While working full-time jobs during the week, Paul and Lynn travel to beer festivals and local concerts on the weekend to allow as many people as possible to sample their beer and give them feedback.

Auclair said he found that there were many people who hadn’t tried craft beers before, and who are used to drinking bigger brands.

“We made something light and refreshing for people not used to craft beers,” Auclair said.

The Twisted River Wit, a Belgian “witbier” with hints of citrus, is the gateway beer at the brewery. It is one of the two year-round brews. Another favorite beer, particularly among women, they found, is the 4042 Stout, a seasonal beer named after the NC Highway that runs through the county. It is a chocolate milk stout aged in cocoa nibs.

Jason Hutchins, of Clayton, said he has been interested in craft beers for about 18 years. He said he is used to traveling to Raleigh or Chapel Hill to find the beer that suits him.

“Clayton needed a place like this,” Hutchins said. “It’s good for the community and it’s good for beer drinkers.”

With 16,000 feet inside the tall warehouse brewery, there’s plenty of room to grow. Their plan is to start bottling or canning the beer by the end of the year and selling it at grocery stores throughout the Triangle.

During the week, Paul works for Baker Engineering in Cary; Lynn works for Toshiba in Research Triangle Park.

Boosting the economy

The couple envisions the brewery as not only reviving Johnston County traditions, but also helping put Clayton on the map.

“This could be a really big tourist attraction for Clayton,” Auclair said. “Look at what Aviator did for Fuquay-Varina. We’re envisioning that same thing here.”

Opened in 2009, Aviator Brewery helped make the Varina side of Fuquay-Varina more of a social hub by bringing new people into town. After a successful start, brewery owner Mark Doble expanded the operation in 2011 to open a barbecue restaurant attached to the taphouse downtown. The brewery is now separate and is located in a larger facility outside of downtown.

Auclair said that he and his wife are used to traveling across the state to visit breweries, and know that beer connoisseurs are always looking for a new place to go, no matter the drive.

Clayton’s Downtown Development Director Bruce Naegelen said he is confident that the brewery will help downtown Clayton thrive.
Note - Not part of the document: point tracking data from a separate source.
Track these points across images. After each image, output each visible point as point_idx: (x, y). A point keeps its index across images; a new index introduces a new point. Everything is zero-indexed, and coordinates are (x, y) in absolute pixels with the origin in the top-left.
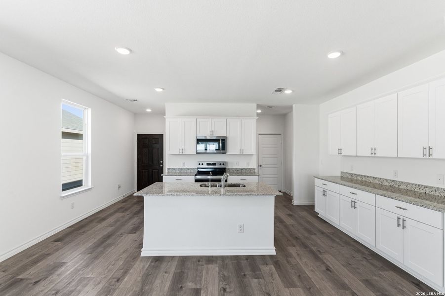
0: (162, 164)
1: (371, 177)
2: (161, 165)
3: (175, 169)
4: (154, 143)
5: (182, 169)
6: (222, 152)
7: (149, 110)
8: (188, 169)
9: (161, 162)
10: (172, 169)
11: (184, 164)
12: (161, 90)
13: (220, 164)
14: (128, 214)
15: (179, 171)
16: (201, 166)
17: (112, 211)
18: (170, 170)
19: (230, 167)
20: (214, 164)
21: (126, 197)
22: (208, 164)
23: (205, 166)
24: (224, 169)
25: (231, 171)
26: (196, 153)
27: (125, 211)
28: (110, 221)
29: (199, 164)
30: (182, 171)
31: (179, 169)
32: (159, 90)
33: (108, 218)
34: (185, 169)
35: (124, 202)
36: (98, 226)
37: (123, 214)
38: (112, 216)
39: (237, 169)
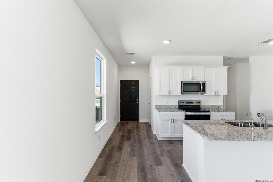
0: (138, 101)
2: (137, 103)
3: (161, 106)
4: (132, 86)
5: (166, 106)
6: (202, 93)
7: (133, 63)
8: (171, 106)
9: (137, 100)
10: (159, 106)
11: (168, 102)
12: (169, 42)
13: (197, 103)
14: (134, 143)
15: (164, 108)
16: (182, 104)
17: (119, 139)
18: (158, 107)
19: (202, 104)
20: (192, 102)
21: (117, 126)
22: (188, 102)
23: (185, 104)
24: (199, 106)
25: (204, 108)
26: (181, 94)
27: (128, 139)
28: (128, 150)
29: (181, 103)
30: (166, 107)
31: (164, 106)
32: (166, 42)
33: (123, 147)
34: (168, 106)
35: (119, 130)
36: (122, 156)
37: (130, 142)
38: (124, 144)
39: (209, 107)
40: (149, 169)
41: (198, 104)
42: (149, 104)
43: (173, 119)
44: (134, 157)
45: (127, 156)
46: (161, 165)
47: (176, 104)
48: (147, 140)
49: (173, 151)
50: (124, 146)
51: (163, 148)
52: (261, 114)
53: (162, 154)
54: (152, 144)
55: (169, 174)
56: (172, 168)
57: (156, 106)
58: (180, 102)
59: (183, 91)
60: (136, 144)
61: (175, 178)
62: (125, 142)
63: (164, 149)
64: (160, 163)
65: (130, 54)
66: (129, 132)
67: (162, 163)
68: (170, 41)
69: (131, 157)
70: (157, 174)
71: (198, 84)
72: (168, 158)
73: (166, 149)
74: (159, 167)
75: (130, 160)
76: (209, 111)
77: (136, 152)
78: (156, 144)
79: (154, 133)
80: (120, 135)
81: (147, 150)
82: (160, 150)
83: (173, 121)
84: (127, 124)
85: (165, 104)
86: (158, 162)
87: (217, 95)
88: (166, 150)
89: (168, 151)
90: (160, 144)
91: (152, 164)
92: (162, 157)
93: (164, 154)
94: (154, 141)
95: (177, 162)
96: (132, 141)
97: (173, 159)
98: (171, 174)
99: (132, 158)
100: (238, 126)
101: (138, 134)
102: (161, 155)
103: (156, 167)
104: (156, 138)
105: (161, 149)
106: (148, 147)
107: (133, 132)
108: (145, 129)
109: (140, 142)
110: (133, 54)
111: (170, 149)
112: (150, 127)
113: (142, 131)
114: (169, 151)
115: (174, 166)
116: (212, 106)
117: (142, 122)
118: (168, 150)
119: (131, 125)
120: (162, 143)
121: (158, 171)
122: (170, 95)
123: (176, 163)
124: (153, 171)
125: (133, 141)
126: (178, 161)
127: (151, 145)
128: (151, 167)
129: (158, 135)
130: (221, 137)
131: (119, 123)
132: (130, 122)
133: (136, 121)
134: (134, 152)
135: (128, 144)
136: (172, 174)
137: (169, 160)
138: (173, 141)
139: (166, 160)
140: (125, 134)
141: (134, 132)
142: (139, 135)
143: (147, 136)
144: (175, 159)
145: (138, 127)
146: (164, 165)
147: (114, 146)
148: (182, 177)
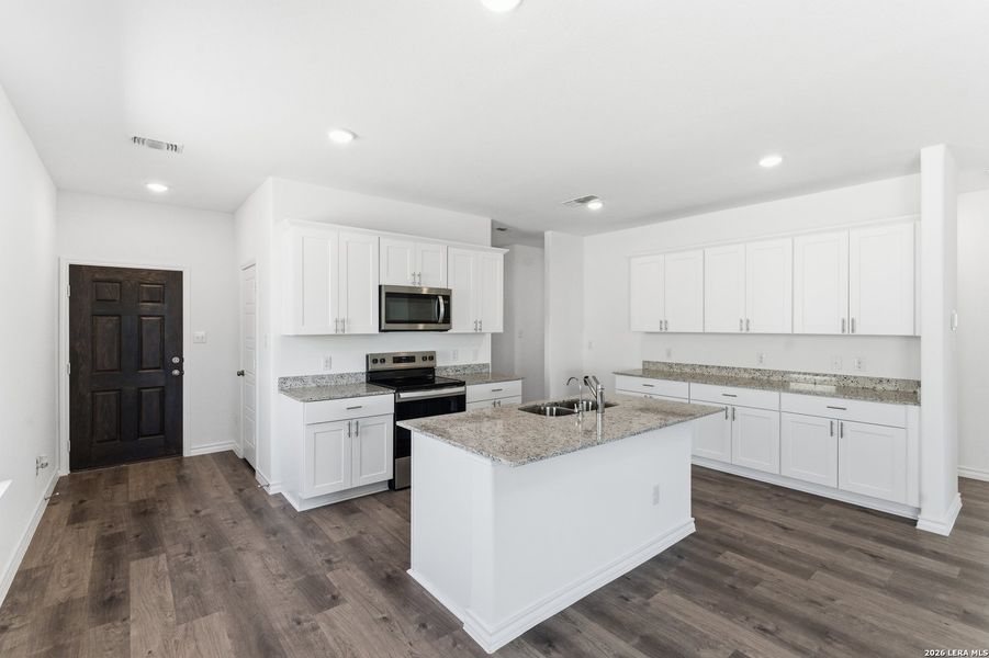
0: (180, 366)
1: (713, 367)
2: (177, 372)
3: (301, 379)
4: (143, 298)
5: (322, 377)
6: (443, 326)
7: (158, 188)
9: (175, 360)
10: (295, 379)
11: (329, 362)
12: (349, 137)
13: (424, 359)
14: (189, 554)
15: (314, 385)
16: (379, 366)
17: (90, 563)
18: (288, 383)
19: (440, 363)
20: (410, 359)
21: (53, 501)
22: (397, 359)
23: (389, 365)
24: (432, 370)
25: (444, 374)
26: (380, 330)
27: (148, 544)
28: (161, 599)
29: (375, 361)
30: (323, 382)
31: (314, 377)
32: (340, 137)
33: (126, 592)
34: (331, 377)
35: (77, 517)
36: (134, 633)
37: (163, 556)
38: (128, 577)
39: (456, 369)
40: (289, 635)
41: (427, 364)
42: (241, 374)
43: (354, 421)
44: (205, 614)
45: (166, 625)
46: (335, 600)
47: (360, 368)
48: (248, 524)
49: (365, 537)
50: (133, 588)
51: (327, 537)
52: (590, 378)
53: (329, 561)
54: (275, 534)
55: (374, 620)
56: (379, 597)
57: (283, 380)
58: (372, 359)
59: (387, 322)
60: (197, 557)
61: (396, 624)
62: (133, 564)
63: (330, 539)
64: (329, 596)
65: (155, 145)
66: (145, 513)
67: (335, 593)
68: (355, 136)
69: (187, 620)
70: (330, 639)
71: (431, 298)
72: (355, 566)
73: (336, 537)
74: (332, 612)
75: (186, 636)
76: (462, 384)
77: (210, 592)
78: (295, 531)
79: (272, 491)
80: (92, 538)
81: (260, 566)
82: (317, 547)
83: (354, 430)
84: (118, 479)
85: (317, 368)
86: (322, 596)
87: (478, 333)
88: (340, 539)
89: (347, 540)
90: (310, 526)
91: (299, 613)
92: (331, 569)
93: (335, 560)
94: (282, 520)
95: (389, 570)
96: (172, 551)
97: (371, 564)
98: (380, 616)
99: (194, 622)
100: (545, 414)
101: (197, 512)
102: (327, 565)
103: (319, 619)
104: (287, 507)
105: (319, 543)
106: (261, 553)
107: (163, 508)
108: (224, 482)
109: (215, 541)
110: (175, 148)
111: (355, 534)
112: (247, 472)
113: (214, 494)
114: (352, 542)
115: (383, 586)
116: (465, 368)
117: (203, 456)
118: (348, 537)
119: (140, 479)
120: (314, 518)
121: (333, 626)
122: (341, 336)
123: (386, 573)
124: (311, 637)
125: (180, 548)
126: (390, 566)
127: (272, 538)
128: (299, 623)
129: (291, 492)
130: (538, 451)
131: (60, 485)
132: (131, 466)
133: (167, 455)
134: (198, 596)
135: (156, 567)
136: (385, 615)
137: (360, 573)
138: (356, 503)
139: (349, 578)
140: (121, 528)
141: (169, 506)
142: (202, 513)
143: (241, 507)
144: (380, 561)
145: (183, 480)
146: (348, 597)
147: (66, 607)
148: (418, 611)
“Even though it’s not right in the commercial district, like the Aviator Brewery, it’ll bring new people in the area,” Naegelen said. He said the Downtown Development Association will help promote events at the brewery.

A place for the ages?

When asked where she would go for a night out in Clayton, 30-year-old Suzanne Fazio said, “I probably wouldn’t, I’d just go to Raleigh.” But that may change now. Fazio said she plans to come back to the brewery on Fridays.

“It’s gonna be a happy hour spot,” Fazio said.

The brewery will be open on Fridays from 4 to 8 p.m. and Saturdays from 2 to 8 p.m., with free tours on Saturdays. If all goes as planned, the Auclairs would also like to make their own spot in brewery history.

“We don’t want to make a ton of money,” Paul Auclair said. “We just want to get a lot of exposure and we want people to be impressed by the quality of our beer.”

The next brewery to open in Johnston County will be Double Barley Brewing, scheduled to open in May in Wilson’s Mills.